Lynchage de Verzeille : vers une reconnaissance du motif raciste ?
« Hans a été traumatisé trois fois : par ses agresseurs, par l’enquête bâclée, par la justice. Il a le sentiment que la justice est complice », nous dit Madou Koné, l’avocat qui défend une des deux victimes du lynchage de Verzeille du 24 juillet 2022. Dans ce village de 500 habitant·es au sud de Carcassonne, deux personnes noires ont été poursuivies par une foule et tabassées, parce qu’elles étaient noires. L’histoire a déjà été largement documentée ‒ notamment par Mediapart1 et France culture2 ‒, y compris l’omerta quasi-totale qui a suivi dans le village, et le soutien aux agresseurs apporté par le député RN Julien Rancoule.

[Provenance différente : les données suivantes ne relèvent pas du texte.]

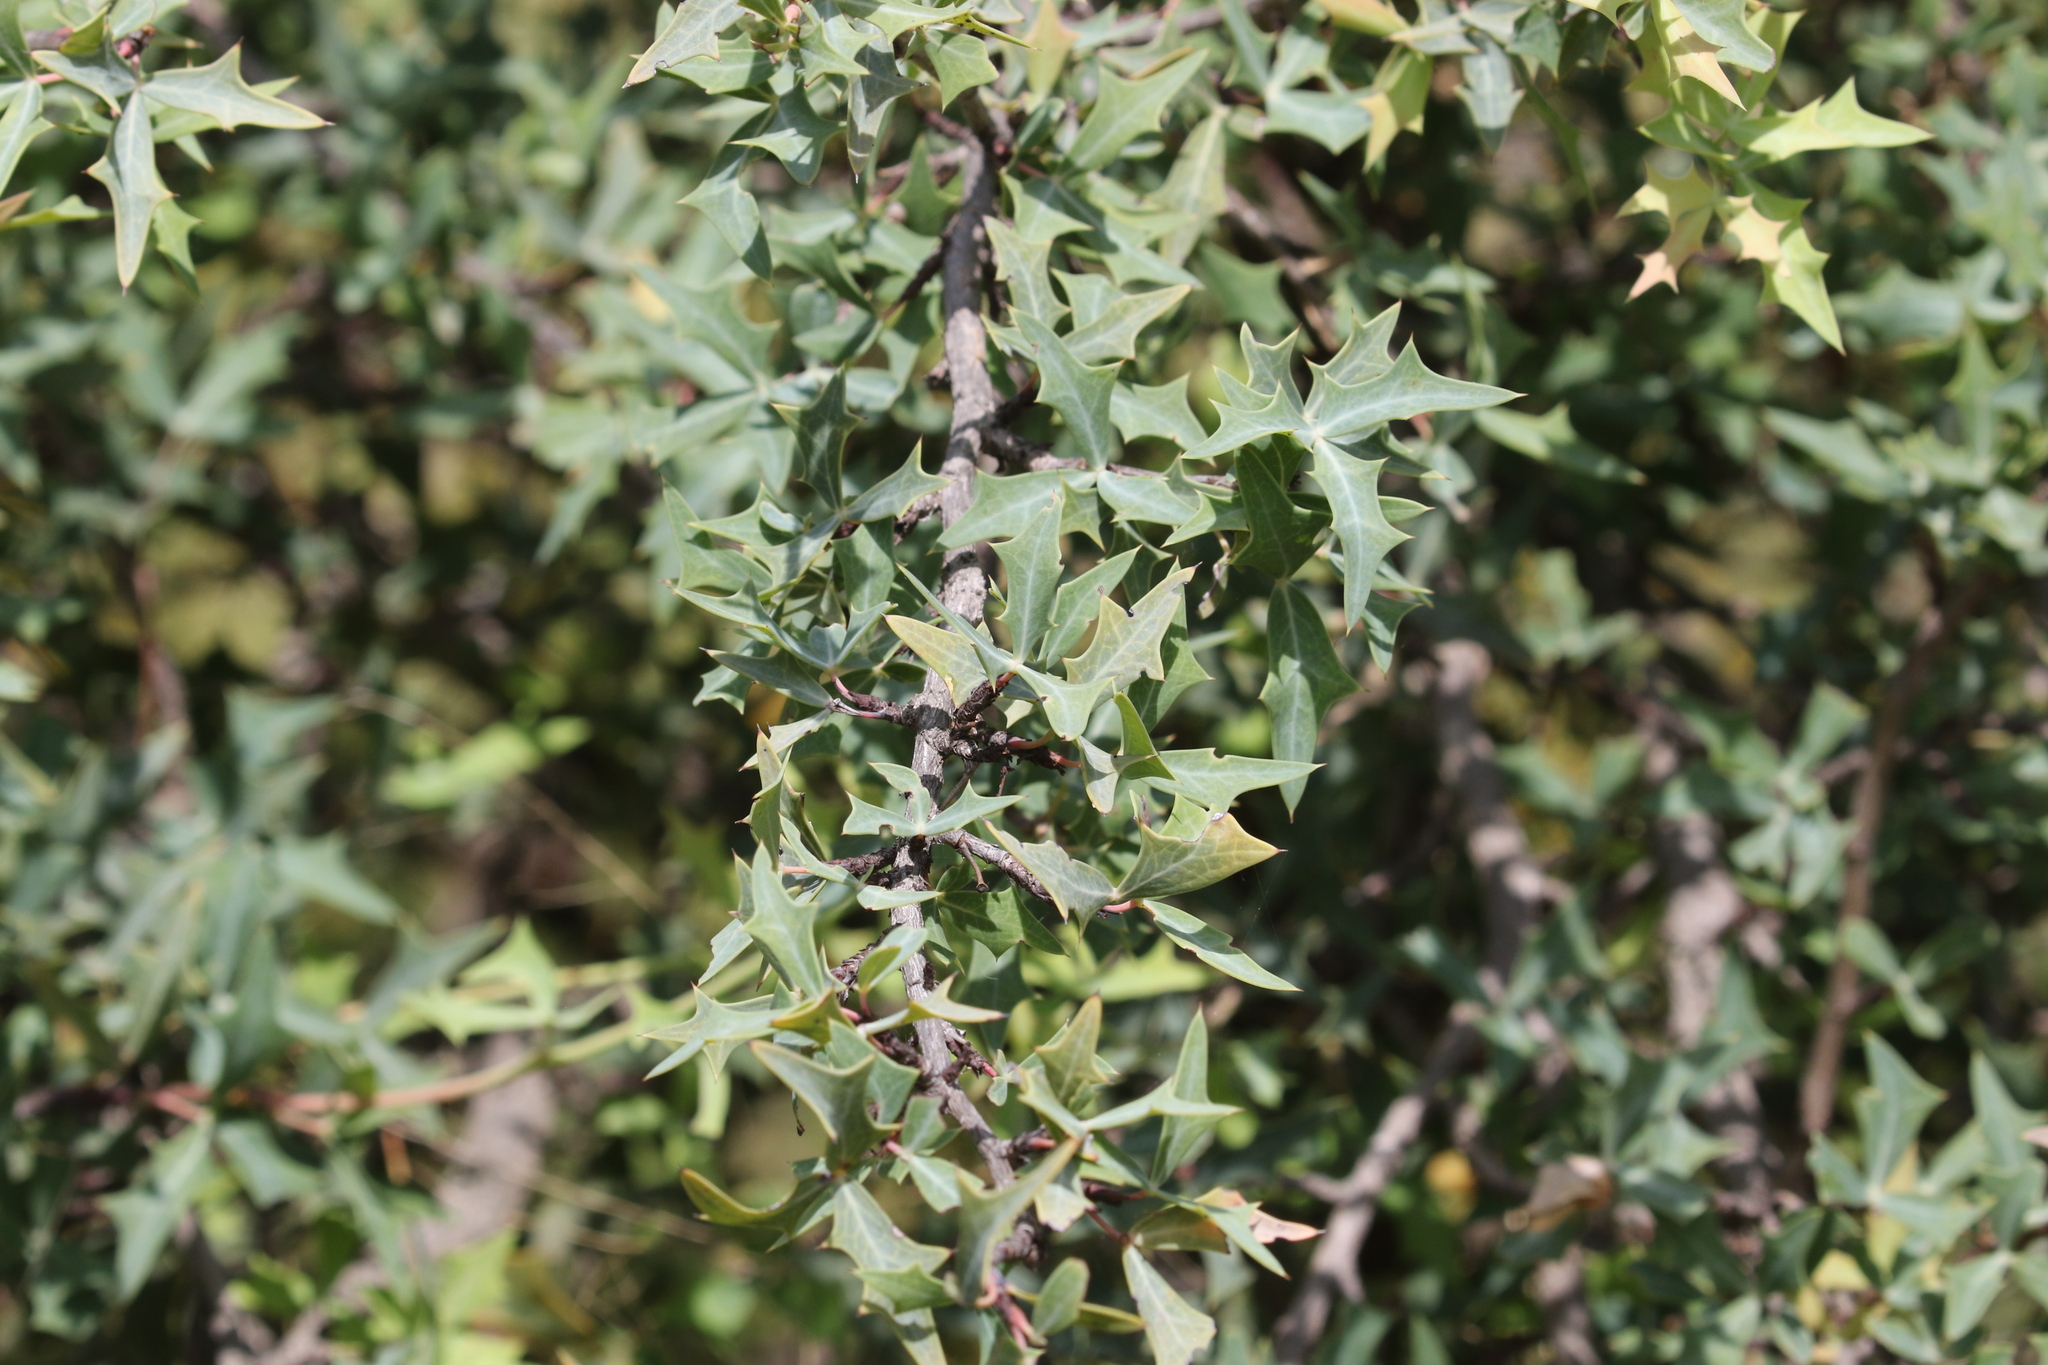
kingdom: Plantae
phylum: Tracheophyta
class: Magnoliopsida
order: Ranunculales
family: Berberidaceae
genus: Alloberberis
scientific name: Alloberberis trifoliolata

Ludovic B., un des trois auteurs des coups identifiés, était adjoint au maire à Verzeille et l’est resté bien après les faits, ne démissionnant qu’en décembre 2024. Il est aujourd’hui coprésident du club de rubgy à treize de Carcassonne.
Plusieurs choses sont révoltantes dans la parodie d’enquête des gendarmes de Limoux après ce 24 juillet 2022. Sur place la nuit même, ils n’interpellent personne, comme à Royère-de-Vassivière (Creuse) le 15 août dernier3. Rien à voir avec la vitesse avec laquelle les forces de l’ordre peuvent embarquer et envoyer en comparution immédiate des groupes de personnes dans d’autres situations. Seulement quatre personnes ont été poursuivies par le parquet de Carcassonne alors qu’une vidéo du tabassage, insoutenable, toujours disponible sur Youtube, fait clairement entendre qu’il y a beaucoup plus de monde autour, qui, par leurs cris et leur présence, ont participé. « Le tout est parti pour une histoire de piqûres. Des gens se sont mis à crier «c’est les Noirs, c’est les Noirs» donc c’est évident que, étant noir, si j’avais été présent j’aurais été agressé aussi », nous explique Madou Koné. Après plusieurs renvoisdans la procédure, le jugement de première instance, fin 2024, a relaxé une personne, en a condamné deux à un an avec sursis et une à un an et demi avec sursis. La procureure n’a pas retenu le caractère raciste, affirmant à l’audience que le cri « c’est les Noirs » était juste un moyen d’identifier des personnes.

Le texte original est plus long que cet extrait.